■ Brief
Take the records below and copy them exactly.

***

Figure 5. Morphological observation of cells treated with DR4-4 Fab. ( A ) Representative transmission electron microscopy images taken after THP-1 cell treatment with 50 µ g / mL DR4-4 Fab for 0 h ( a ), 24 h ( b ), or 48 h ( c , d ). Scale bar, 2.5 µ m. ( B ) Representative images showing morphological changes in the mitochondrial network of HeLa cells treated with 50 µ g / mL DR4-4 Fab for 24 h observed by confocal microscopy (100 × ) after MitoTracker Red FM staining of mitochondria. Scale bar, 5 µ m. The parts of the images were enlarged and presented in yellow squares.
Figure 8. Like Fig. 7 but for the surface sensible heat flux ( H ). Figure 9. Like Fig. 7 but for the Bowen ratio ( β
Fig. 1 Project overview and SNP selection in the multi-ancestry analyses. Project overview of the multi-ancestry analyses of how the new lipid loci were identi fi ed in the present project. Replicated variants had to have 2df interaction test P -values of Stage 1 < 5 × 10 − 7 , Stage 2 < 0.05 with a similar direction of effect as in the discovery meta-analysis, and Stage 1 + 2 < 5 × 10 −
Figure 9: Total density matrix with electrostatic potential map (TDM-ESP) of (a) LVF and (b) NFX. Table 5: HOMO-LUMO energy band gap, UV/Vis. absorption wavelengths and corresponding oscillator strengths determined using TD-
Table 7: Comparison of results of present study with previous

***

■ Reply
Figure 5. Morphological observation of cells treated with DR4-4 Fab. ( A ) Representative transmission electron microscopy images taken after THP-1 cell treatment with 50 µ g / mL DR4-4 Fab for 0 h ( a ), 24 h ( b ), or 48 h ( c , d ). Scale bar, 2.5 µ m. ( B ) Representative images showing morphological changes in the mitochondrial network of HeLa cells treated with 50 µ g / mL DR4-4 Fab for 24 h observed by confocal microscopy (100 × ) after MitoTracker Red FM staining of mitochondria. Scale bar, 5 µ m. The parts of the images were enlarged and presented in yellow squares.
Figure 8. Like Fig. 7 but for the surface sensible heat flux ( H ). Figure 9. Like Fig. 7 but for the Bowen ratio ( β
Fig. 1 Project overview and SNP selection in the multi-ancestry analyses. Project overview of the multi-ancestry analyses of how the new lipid loci were identi fi ed in the present project. Replicated variants had to have 2df interaction test P -values of Stage 1 < 5 × 10 − 7 , Stage 2 < 0.05 with a similar direction of effect as in the discovery meta-analysis, and Stage 1 + 2 < 5 × 10 −
Figure 9: Total density matrix with electrostatic potential map (TDM-ESP) of (a) LVF and (b) NFX. Table 5: HOMO-LUMO energy band gap, UV/Vis. absorption wavelengths and corresponding oscillator strengths determined using TD-
Table 7: Comparison of results of present study with previous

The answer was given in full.